Pack a bag with a gallon of water per day per person in your family. You’ll need three-days worth of water in the event of an evacuation and two-weeks worth if you stay home. When the power goes out, you may not have access to clean drinking water, which is why packing some now is important.

Gather nonperishable food items that will last your family for the same length of time as the water. Canned goods full of carbohydrates and protein are the best choice, as they are more substantial than other food products. Keep a hand-powered can opener in your emergency kit so that you can open the food if you need it. Be careful when cooking food – using a fireplace to cook may release carbon monoxide into the air. Be sure your carbon monoxide detector has working batteries so that you’ll be warned if too much of the gas is present in your home.


You’ll need a flashlight and a hand-crank or battery-powered radio (preferably a National Oceanic and Atmospheric Administration weather radio). The radio will help you stay up to date on a community disaster situation, letting you know when it’s safe to go outside and where help is located.

Pack extra batteries to sustain your flashlights and radios. You may also want to consider bringing phone chargers. Though you might not have access to electricity, it’s better to have the charger and not need it than need it and not have it.

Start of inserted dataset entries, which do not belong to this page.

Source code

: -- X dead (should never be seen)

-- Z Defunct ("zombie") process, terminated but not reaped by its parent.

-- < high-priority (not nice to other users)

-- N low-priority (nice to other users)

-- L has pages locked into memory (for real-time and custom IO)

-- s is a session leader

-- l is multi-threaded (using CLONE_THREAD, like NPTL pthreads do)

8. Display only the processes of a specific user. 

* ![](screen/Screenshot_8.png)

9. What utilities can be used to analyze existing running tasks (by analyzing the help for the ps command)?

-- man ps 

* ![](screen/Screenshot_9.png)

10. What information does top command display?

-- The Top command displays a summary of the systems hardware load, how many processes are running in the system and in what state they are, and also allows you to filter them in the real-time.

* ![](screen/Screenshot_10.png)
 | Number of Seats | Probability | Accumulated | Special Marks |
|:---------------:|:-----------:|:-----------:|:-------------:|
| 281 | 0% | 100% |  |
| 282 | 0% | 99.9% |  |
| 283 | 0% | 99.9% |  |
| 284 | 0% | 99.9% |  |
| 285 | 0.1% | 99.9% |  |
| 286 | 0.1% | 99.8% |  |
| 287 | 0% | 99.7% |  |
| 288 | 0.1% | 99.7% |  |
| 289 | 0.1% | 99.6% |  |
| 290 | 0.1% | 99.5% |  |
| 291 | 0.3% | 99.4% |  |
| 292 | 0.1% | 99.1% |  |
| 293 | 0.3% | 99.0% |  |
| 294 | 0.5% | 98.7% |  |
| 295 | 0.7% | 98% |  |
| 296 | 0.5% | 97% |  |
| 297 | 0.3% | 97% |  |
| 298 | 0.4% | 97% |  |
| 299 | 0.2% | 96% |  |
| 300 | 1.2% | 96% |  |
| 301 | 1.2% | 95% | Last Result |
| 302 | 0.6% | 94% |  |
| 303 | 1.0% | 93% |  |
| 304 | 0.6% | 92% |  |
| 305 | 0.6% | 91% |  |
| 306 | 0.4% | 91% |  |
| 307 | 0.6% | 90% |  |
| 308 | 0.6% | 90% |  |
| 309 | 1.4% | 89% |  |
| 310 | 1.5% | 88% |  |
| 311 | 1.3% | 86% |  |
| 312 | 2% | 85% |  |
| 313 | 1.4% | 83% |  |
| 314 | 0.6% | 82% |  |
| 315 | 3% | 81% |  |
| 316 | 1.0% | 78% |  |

Furthermore, replace the batteries on your smoke detector. As with a carbon monoxide detector, it might come in handy during a power outage. Many families try using improper cooking methods when the power goes out, resulting in a fire.

First aid

Include a first aid kit in your emergency pack. In fact, it’s best to have one for your house and one for an evacuation. In addition to having all the necessary medical supplies, the kit should contain a list of emergency phone numbers and addresses such as family contact information.

Buy an emergency blanket to add to your kit. These products look metallic and reflect about 90 percent of your body’s heat back at you. The blanket is especially important in cold weather emergency situations.


Pack a seven-day supply of your family’s medication in your emergency kit and don’t forget about inhalers or EpiPens. You may also consider getting basic over-the-counter drugs.


In addition to the major categories of emergency kit necessities, you should also pack the following items:

  • A detailed and up-to-date map of your area
  • Extra cash
  • Personal hygiene products
  • Multi-functional tools (such as Swiss army knives)
  • Personal documents such as birth certificates, medical information, proof of residency for your home, passports, insurance policy, and more (keep in a fire-proof box)
  • Pet supplies (food, collar, bowls, etc.)
  • Games for kids

Best practices

In the event of an emergency, keep your family together and exercise precaution. For example, only use grills and propane stoves outside when the power is out. This prevents carbon monoxide from building in the house. Check your carbon monoxide and smoke detectors regularly to be sure they work and have battery power.

Practice an emergency evacuation plan with your family. Everyone should know where to go should a fire or natural disaster occur. Designate a meeting spot in case you get separated.